Design pattern for accessing non-const through a const intermediate


Can someone suggest a better design for the situation where we want two objects to "talk" to each other through a const intermediate.

Here is a contrived example, where two players trade lemons. A player finds another player in the "world", but the "world" should be const, since a player shouldn't be able to modify it (lets say by deleting walls).

void Player::give_lemon()
{
    const World& world = this->get_world();

    const Player& other = world.get_nearest_player(*this);

    this->lemons--;
    other.lemons++; // error
}

What designs do people use, a simple const_cast is easy but dirty.
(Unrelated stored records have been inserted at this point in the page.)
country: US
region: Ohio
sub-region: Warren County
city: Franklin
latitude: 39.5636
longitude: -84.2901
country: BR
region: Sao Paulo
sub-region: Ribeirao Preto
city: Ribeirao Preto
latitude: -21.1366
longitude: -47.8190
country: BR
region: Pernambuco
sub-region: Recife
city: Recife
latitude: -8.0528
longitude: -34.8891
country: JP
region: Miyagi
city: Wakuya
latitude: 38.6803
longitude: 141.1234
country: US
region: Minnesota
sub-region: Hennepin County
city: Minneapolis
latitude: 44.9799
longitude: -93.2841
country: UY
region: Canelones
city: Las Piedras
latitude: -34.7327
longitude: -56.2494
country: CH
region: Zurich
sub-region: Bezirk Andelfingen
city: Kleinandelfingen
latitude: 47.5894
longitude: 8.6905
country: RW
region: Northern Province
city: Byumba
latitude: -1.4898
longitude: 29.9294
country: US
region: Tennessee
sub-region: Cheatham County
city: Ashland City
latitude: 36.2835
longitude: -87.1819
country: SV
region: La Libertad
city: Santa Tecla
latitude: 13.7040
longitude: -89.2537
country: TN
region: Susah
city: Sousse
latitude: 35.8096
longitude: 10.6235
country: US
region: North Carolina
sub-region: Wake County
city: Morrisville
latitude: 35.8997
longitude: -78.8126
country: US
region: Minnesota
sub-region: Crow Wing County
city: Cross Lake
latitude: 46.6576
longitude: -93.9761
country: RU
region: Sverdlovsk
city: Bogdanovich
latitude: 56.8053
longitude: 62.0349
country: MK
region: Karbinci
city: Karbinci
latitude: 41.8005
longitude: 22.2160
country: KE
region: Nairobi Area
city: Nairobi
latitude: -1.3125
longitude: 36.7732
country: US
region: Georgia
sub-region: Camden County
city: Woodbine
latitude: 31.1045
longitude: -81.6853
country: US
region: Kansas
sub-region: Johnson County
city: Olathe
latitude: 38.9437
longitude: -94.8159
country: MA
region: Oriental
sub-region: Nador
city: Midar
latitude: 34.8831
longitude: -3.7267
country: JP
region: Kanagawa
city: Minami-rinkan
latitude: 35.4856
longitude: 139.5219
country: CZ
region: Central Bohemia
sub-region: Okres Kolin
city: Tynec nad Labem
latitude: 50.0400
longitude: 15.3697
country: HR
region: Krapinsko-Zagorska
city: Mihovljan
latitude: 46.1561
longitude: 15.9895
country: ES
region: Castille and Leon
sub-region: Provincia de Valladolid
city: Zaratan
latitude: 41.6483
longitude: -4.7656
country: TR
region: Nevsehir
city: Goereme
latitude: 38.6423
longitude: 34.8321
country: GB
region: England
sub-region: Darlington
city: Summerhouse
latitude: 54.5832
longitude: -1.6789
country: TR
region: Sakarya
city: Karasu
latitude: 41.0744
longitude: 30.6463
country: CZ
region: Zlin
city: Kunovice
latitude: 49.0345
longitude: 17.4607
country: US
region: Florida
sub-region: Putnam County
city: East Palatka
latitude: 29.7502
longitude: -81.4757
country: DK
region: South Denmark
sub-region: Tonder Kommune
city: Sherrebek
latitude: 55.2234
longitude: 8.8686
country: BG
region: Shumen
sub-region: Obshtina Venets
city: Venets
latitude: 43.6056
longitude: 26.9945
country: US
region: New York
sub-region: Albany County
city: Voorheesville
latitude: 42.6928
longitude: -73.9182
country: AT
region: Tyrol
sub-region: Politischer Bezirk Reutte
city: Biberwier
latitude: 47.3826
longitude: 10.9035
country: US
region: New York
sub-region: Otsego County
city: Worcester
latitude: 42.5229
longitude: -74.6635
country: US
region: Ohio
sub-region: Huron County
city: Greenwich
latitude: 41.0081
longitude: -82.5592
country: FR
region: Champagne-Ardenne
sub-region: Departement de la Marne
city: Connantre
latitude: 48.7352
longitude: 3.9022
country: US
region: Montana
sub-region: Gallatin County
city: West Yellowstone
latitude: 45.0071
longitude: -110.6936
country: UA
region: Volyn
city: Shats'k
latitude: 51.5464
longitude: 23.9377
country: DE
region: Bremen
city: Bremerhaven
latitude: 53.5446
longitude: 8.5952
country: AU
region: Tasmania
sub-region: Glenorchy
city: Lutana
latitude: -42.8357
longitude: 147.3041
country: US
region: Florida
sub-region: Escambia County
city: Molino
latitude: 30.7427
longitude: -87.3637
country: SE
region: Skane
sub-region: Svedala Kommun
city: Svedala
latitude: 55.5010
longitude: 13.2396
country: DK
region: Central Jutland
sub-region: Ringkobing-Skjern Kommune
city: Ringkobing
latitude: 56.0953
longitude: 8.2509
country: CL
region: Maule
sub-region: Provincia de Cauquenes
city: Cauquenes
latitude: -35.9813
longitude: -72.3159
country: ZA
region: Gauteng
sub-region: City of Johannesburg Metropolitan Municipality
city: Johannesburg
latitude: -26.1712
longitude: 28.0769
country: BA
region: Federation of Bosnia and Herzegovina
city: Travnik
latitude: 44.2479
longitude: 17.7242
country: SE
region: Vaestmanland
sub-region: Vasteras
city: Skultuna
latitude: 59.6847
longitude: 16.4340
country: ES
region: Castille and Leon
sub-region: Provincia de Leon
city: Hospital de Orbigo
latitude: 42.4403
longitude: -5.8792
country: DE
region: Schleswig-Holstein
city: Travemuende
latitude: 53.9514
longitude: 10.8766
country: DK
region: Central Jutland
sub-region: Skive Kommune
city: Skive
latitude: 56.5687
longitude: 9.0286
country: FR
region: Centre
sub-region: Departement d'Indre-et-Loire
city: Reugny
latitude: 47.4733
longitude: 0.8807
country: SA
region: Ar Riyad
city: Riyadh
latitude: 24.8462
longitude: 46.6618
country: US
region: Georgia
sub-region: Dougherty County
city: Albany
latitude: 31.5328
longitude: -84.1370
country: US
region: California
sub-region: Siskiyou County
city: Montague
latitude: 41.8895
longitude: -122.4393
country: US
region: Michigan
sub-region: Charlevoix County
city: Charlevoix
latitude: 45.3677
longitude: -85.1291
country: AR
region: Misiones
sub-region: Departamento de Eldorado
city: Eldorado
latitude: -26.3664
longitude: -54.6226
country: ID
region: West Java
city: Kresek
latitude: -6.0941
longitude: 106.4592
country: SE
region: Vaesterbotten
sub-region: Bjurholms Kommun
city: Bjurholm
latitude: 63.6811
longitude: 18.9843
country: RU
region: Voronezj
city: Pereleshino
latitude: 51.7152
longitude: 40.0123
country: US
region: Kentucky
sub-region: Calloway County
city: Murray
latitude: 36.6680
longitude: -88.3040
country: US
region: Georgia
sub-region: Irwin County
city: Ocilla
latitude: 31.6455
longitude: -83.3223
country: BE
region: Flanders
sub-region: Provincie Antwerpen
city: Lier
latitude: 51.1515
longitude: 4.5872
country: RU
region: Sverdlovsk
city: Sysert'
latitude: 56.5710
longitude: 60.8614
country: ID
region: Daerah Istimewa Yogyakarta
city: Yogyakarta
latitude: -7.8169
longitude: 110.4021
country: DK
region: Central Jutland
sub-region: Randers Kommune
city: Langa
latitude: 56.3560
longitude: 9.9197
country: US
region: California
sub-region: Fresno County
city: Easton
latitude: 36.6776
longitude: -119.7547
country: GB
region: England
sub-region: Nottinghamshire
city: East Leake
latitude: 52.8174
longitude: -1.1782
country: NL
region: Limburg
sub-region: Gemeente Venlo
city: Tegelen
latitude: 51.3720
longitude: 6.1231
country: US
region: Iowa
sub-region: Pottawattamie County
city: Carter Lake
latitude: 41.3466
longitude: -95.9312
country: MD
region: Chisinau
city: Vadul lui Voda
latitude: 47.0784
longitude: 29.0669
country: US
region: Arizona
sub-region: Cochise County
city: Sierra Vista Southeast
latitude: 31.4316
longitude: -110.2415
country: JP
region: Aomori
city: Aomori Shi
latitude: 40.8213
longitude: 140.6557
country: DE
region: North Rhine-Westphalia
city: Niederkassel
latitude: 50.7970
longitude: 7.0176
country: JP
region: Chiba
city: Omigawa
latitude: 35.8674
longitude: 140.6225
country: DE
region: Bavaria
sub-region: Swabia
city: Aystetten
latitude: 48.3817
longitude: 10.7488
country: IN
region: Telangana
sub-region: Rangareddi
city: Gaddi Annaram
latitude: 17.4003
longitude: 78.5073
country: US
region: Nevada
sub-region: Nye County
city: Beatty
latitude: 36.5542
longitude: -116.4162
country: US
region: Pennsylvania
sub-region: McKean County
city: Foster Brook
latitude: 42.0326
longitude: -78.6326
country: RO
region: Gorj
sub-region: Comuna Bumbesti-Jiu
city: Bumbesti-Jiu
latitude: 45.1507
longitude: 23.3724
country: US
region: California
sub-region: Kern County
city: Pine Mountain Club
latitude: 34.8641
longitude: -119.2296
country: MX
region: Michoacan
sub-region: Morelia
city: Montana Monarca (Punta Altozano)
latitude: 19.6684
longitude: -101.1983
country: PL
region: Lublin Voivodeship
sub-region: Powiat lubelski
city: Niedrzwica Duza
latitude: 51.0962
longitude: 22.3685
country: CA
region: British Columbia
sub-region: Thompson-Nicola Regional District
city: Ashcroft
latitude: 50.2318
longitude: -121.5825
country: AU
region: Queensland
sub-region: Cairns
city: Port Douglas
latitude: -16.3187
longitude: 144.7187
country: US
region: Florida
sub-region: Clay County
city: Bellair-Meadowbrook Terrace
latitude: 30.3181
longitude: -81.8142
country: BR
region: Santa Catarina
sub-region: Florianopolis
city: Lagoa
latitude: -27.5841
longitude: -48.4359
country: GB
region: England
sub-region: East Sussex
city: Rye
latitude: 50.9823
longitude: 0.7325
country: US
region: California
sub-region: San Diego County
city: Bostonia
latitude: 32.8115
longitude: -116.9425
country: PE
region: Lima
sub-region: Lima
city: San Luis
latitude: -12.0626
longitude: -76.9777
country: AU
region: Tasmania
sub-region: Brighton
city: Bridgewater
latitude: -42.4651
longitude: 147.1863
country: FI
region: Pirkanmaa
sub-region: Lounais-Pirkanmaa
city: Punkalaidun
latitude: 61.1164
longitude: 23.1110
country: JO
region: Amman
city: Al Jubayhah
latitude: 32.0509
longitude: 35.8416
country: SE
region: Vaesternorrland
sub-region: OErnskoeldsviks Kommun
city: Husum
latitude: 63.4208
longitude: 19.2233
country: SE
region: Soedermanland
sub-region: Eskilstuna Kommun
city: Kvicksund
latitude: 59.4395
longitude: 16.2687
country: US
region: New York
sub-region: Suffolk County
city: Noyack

Or we could provide some way of "looking up" a non-const Player reference, lets say by having access to a non-const player_list() but here we'd be duplicating functionality already available in World, possibly less efficiently, all for a round-about way of doing a specific const_cast.


Solution

  • It seems that both Player and World can be seen as actors

    World happens to be const

    Introduce a Manager class that handles both:

    Manager would take a const World in its constructor and then Players can be added or removed.

    void Player::give_lemon()
    {
        Manager& mgr = this->get_manager();
    
        Player& other = mgr.get_nearest_player(*this);
    
        this->lemons--;
        other.lemons++; // error
    }
    

    The manager then keeps track of positions of players in its world. World is const and cannot have a mutable list of players, the manager can.